La educación ahogada, y cómo superarla
La salida pasa por detectar los “buenos elementos” de que disponemos para construir nuevas pedagogías y didácticas más allá de la megalomanía y la tecnoutopía infantilista
En su nuevo libro, Escuela de aprendices (Galaxia Gutenberg), Marina Garcés describe con gran exactitud el estado de nuestro sistema educativo. Cuando escribe sobre las “servidumbres” que obstaculizan el desempeño libre y creativo de las tareas llamadas aprender y enseñar, señala dos: las prótesis del modelo clásico, heredado del tardofranquismo (los horarios, los edificios, las tradiciones, las rutinas), así como la ideología “del cambio continuo” que es la estrategia más habitual que adoptan los poderes burocráticos a la hora de “residualizar” a los docentes, convirtiéndolos en peleles de “ideologías imposibles” e impidiendo que puedan ejercer la docencia con normalidad y estabilidad.

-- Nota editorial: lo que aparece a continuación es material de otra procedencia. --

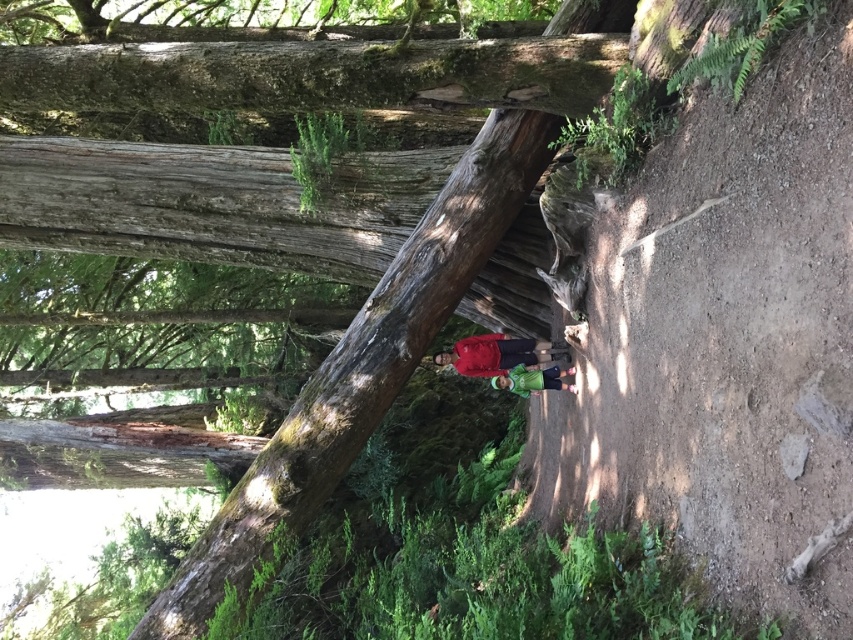
Question: Which object is farther from the camera taking this photo?

Choices:
 (A) smooth brown log at center
 (B) green matte shirt at center
 (C) red fabric jacket at center

Answer: (C)

Question: Which of the following is the farthest from the observer?

Choices:
 (A) red fabric jacket at center
 (B) green matte shirt at center
 (C) smooth brown log at center

Answer: (A)

Question: Is red fabric jacket at center to the left of green matte shirt at center from the viewer's perspective?

Choices:
 (A) yes
 (B) no

Answer: (A)

Question: Which of these objects is positioned farthest from the green matte shirt at center?

Choices:
 (A) smooth brown log at center
 (B) red fabric jacket at center

Answer: (A)

Question: Can you confirm if smooth brown log at center is positioned below green matte shirt at center?

Choices:
 (A) yes
 (B) no

Answer: (B)

Question: Observing the image, what is the correct spatial positioning of smooth brown log at center in reference to green matte shirt at center?

Choices:
 (A) below
 (B) above

Answer: (B)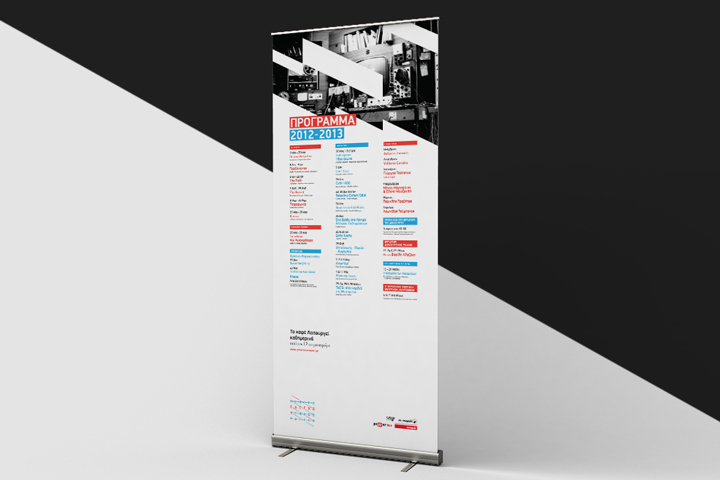
The width and height of the screenshot is (720, 480). What are the coordinates of `tv screen` in the screenshot? It's located at (379, 63).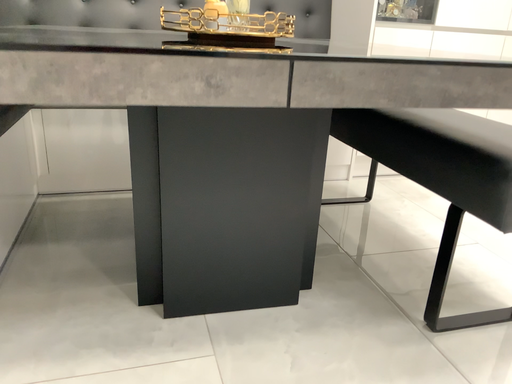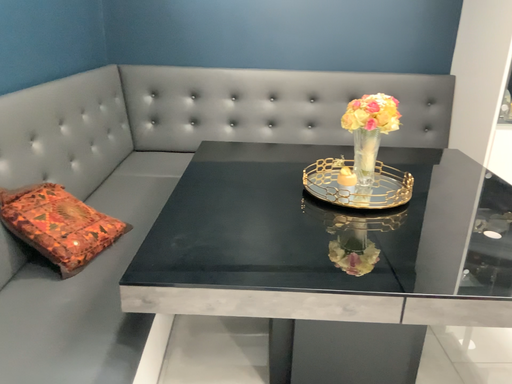
Question: How did the camera likely rotate when shooting the video?

Choices:
 (A) rotated right
 (B) rotated left

Answer: (B)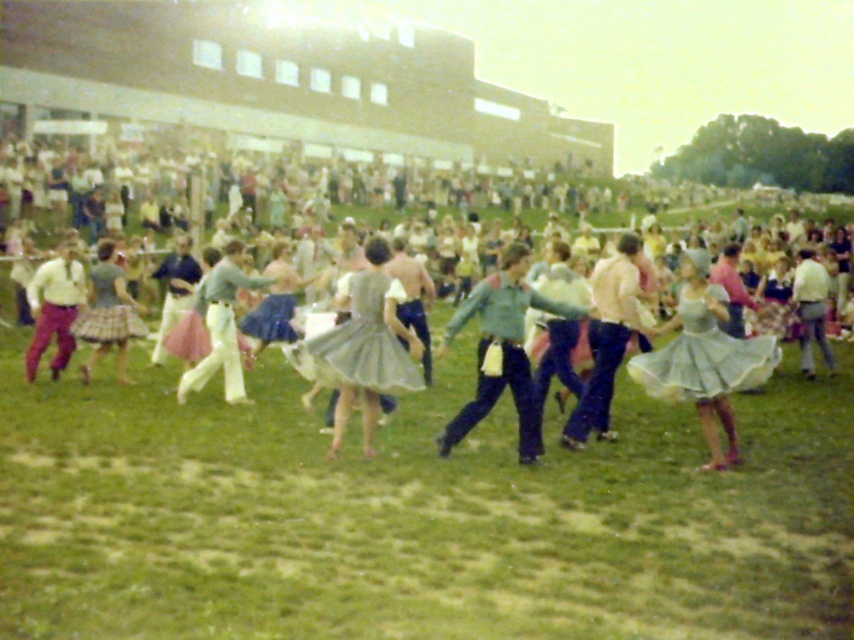
Question: Which of the following is the farthest from the observer?

Choices:
 (A) green fabric skirt at center
 (B) green satin dress at center
 (C) light blue denim skirt at center
 (D) green grass at center

Answer: (A)

Question: Does green grass at center have a smaller size compared to green fabric skirt at center?

Choices:
 (A) yes
 (B) no

Answer: (B)

Question: Which is nearer to the green grass at center?

Choices:
 (A) plaid fabric skirt at center
 (B) light blue denim skirt at center
 (C) green satin dress at center

Answer: (B)

Question: Which object is the closest to the light green skirt at center?

Choices:
 (A) light gray taffeta skirt at center
 (B) green grass at center
 (C) light green fabric skirt at center
 (D) light blue denim skirt at center

Answer: (A)

Question: Can you confirm if green grass at center is positioned to the right of green satin dress at center?

Choices:
 (A) no
 (B) yes

Answer: (A)

Question: Can you confirm if light green skirt at center is bigger than green fabric skirt at center?

Choices:
 (A) no
 (B) yes

Answer: (B)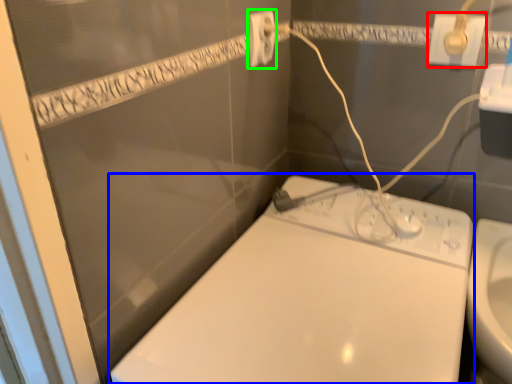
Question: Estimate the real-world distances between objects in this image. Which object is farther from power plugs and sockets (highlighted by a red box), toilet (highlighted by a blue box) or power plugs and sockets (highlighted by a green box)?

Choices:
 (A) toilet
 (B) power plugs and sockets

Answer: (A)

Esta ideología encaja a la perfección con los imperativos del capitalismo cognitivo. Permite a la clase política presentarse como genial y creativa, cuando en realidad suma la dictadura del desconcierto y la infantilización a los viejos esquemas de 1950. Todo para que ni alumnado ni profesorado puedan escapar del conductismo de hace unos setenta años, todo para que se pierda la esperanza en una transmisión de saberes realmente enriquecedora y emancipadora.

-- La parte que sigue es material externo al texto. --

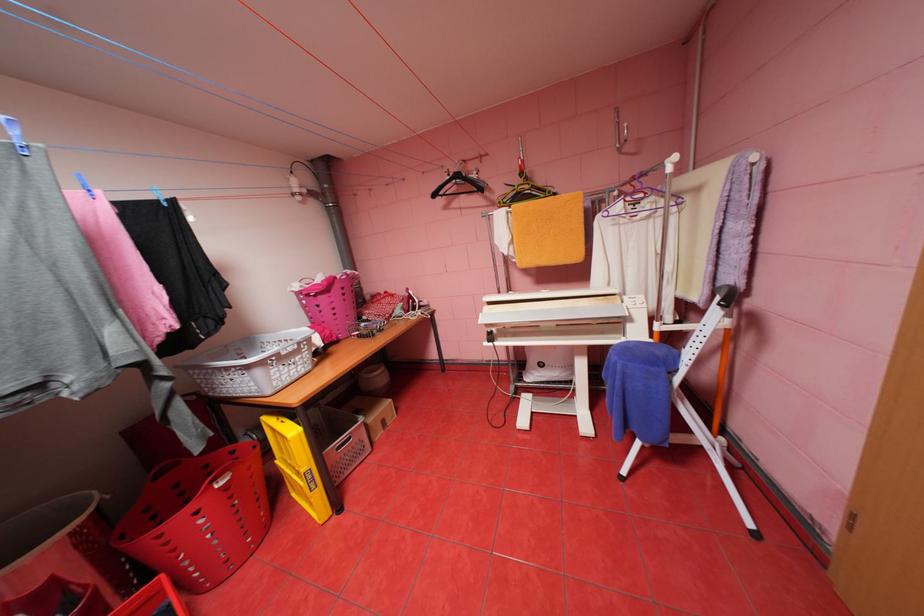
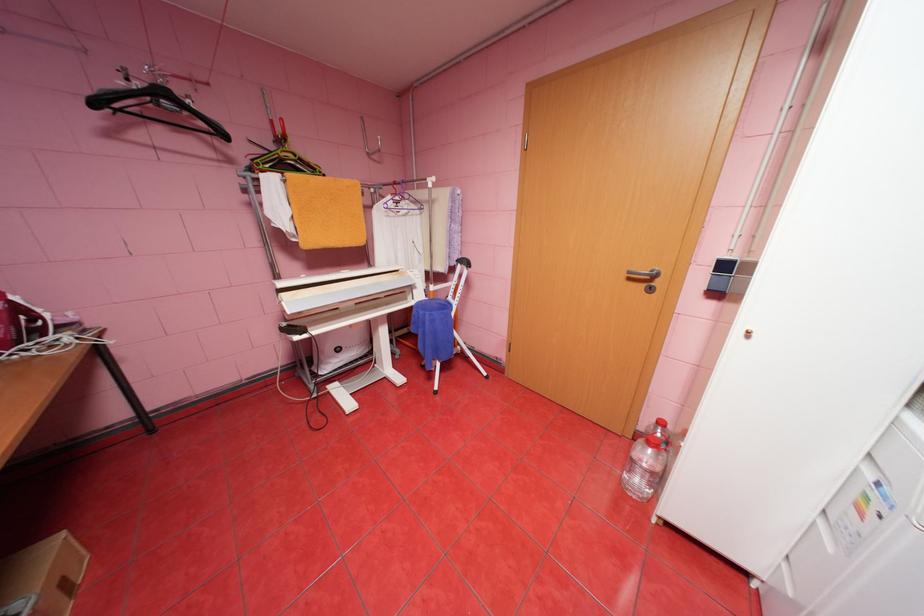
Locate, in the second image, the point that corresponds to pixel 627 148 in the first image.

(377, 154)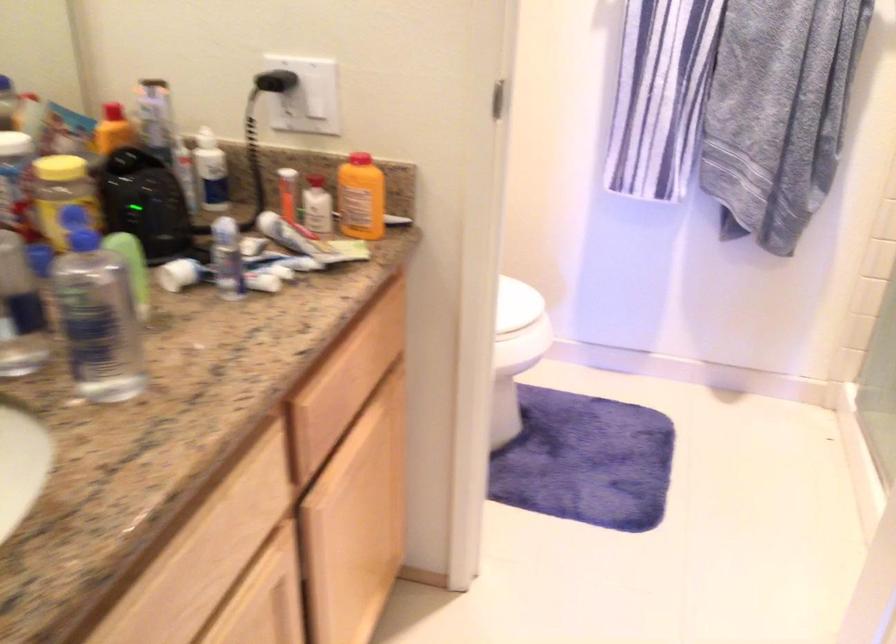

Me interesan de su análisis especialmente los fragmentos en los que habla de los “buenos elementos” a la hora de educar en clase. En el modelo hiperburocratizado presente, el sistema no deja que el docente recoja “buenos elementos” de base; en otras palabras, no le deja ser un buen profesional, un docente al servicio de la comunidad concreta que tiene delante. Los elementos de que ha de partir son los que dictan los decretos, sin alternativa posible. Dice el sistema, según Garcés: “Si lo que queremos es dominar la complejidad, la velocidad y la incertidumbre, necesitaremos ponernos en manos de expertos y de tecnologías que hagan grandes modelos, análisis prospectivo, consultorías, formación, evaluaciones, rúbricas, power points, excels y, finalmente, consignas fáciles que podamos seguir crédulamente. Contra esta forma de subordinación cognitiva, lo más efectivo es preparar y compartir “buenos elementos”.”

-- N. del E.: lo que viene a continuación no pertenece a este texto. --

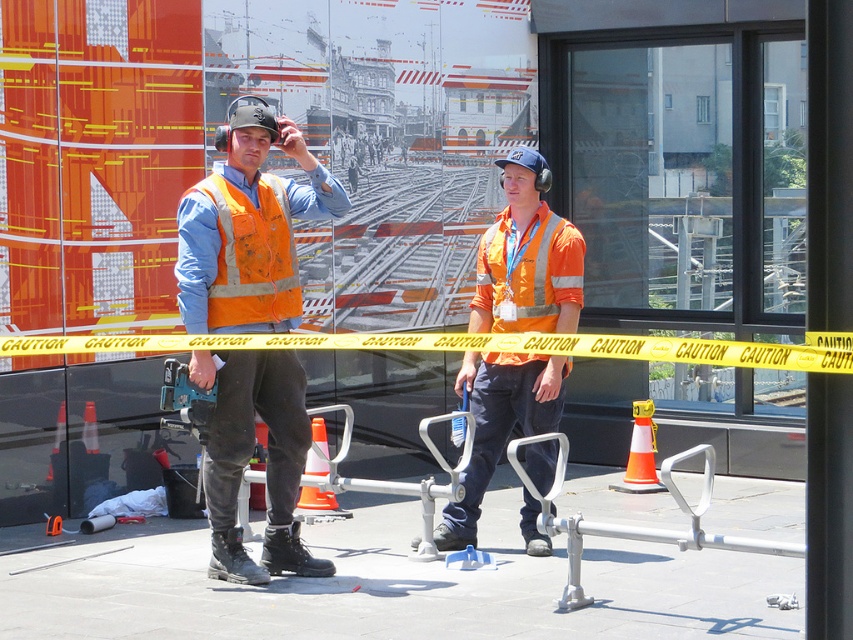
You are a safety inspector checking the visibility of safety vests at a construction site. You notice two safety vests in the scene. Which safety vest, the matte orange safety vest at center or the reflective orange safety vest at left, has a greater width?

The matte orange safety vest at center has a greater width than the reflective orange safety vest at left according to the description.

You are a construction supervisor trying to ensure safety protocols are followed. You need to check the distance between the two workers located at point [277,490] and point [218,225]. According to safety regulations, workers must maintain a minimum distance of 1.5 meters apart. Can you confirm if they are complying with the safety distance requirement?

Point [277,490] is behind point [218,225], so the distance between them is not specified in the description. Therefore, it is unclear if they are maintaining the required 1.5 meters distance. Further measurement is needed to confirm compliance.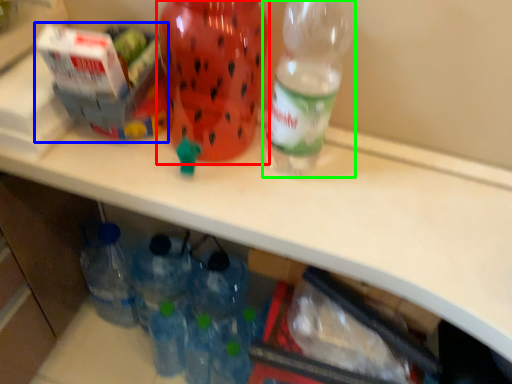
Question: Considering the real-world distances, which object is farthest from bottle (highlighted by a red box)? box (highlighted by a blue box) or bottle (highlighted by a green box)?

Choices:
 (A) box
 (B) bottle

Answer: (B)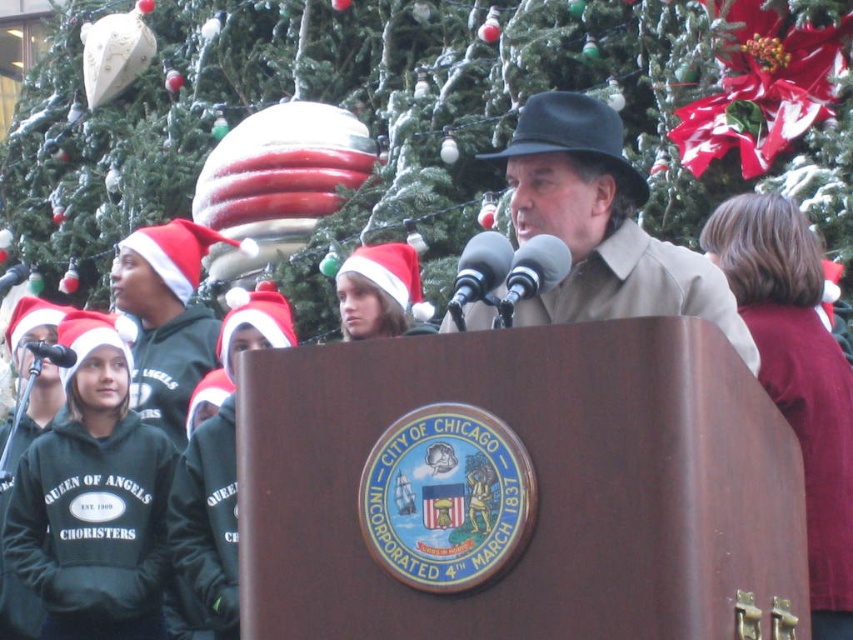
Question: Which of the following is the farthest from the observer?

Choices:
 (A) black felt hat at center
 (B) black matte microphone at left
 (C) matte brown coat at center
 (D) white fabric santa hat at left

Answer: (D)

Question: Which is nearer to the green textured christmas tree at upper center?

Choices:
 (A) black felt hat at center
 (B) metallic silver microphone at center
 (C) metallic silver microphones at center
 (D) matte brown coat at center

Answer: (A)

Question: In this image, where is white fabric santa hat at left located relative to black matte microphone at left?

Choices:
 (A) above
 (B) below

Answer: (A)

Question: Is the position of white fabric santa hat at left less distant than that of metallic silver microphone at center?

Choices:
 (A) yes
 (B) no

Answer: (B)

Question: Which object is farther from the camera taking this photo?

Choices:
 (A) black felt hat at center
 (B) green textured christmas tree at upper center

Answer: (B)

Question: Can you confirm if green textured christmas tree at upper center is positioned to the left of metallic silver microphones at center?

Choices:
 (A) no
 (B) yes

Answer: (B)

Todos estos recetarios, formularios e inventarios actuales no tienen como objetivo educar mejor, sino ahogar la transmisión de contenidos transmitiendo una falsa sensación de seguridad. Exactamente igual que con todos los demás ámbitos sociopolíticos de nuestro entorno. Sin embargo, los docentes deberían ser conscientes de que no son personas menesterosas que necesiten del maná tecnocrático procedente de unas personalidades redentoras y ultracarismáticas que les deslumbran desde sus tarimas luminosas.
Los docentes no han de transformarse en payasos ni en adeptos de una determinada secta novolátrica. No son niños ni necesitan más dignidad de la que puedan autoatribuirse. En realidad, lo que hacen los equipos legisladores es fabricar esas complejidades, velocidades e incertidumbres que nos mantienen permanente descontentos, desatando a la vez la infección y el remedio a través de toda clase de medios y redes patrocinados. En el esquema burocratizado de hoy, el buen profesional es el que se amolda al modelo neoliberal de buen comunicador de vaciedades procedimentales. La buena formación es el adiestramiento en para un estado de ánimo y de opinión concretos, favorables siempre al status quo redentor.
La única salida posible pasa por detectar realmente de qué “buenos elementos” disponemos en cada momento para construir nuevas pedagogías y didácticas más allá de la megalomanía y la tecnoutopía infantilista. Escribe la autora: “Los saberes del futuro serán aquellos que se hagan cargo de las situaciones del presente. Que asumen su dificultad sin cargarla de complejidad y que en lugar de diseños de alta sofisticación sepan detectar cuáles son los elementos esenciales que definen cada situación de aprendizaje y de vida”. Que las escolásticas y neotomismos, pues, no nos hagan perder de vista que necesitamos una escuela viva y exigente, no la de hoy, alambicada y condenada a la quejumbre servil. Una vez más, queda demostrado que más allá del humanismo ilustrado sólo pueden sobrevivir las obediencias y las deserciones.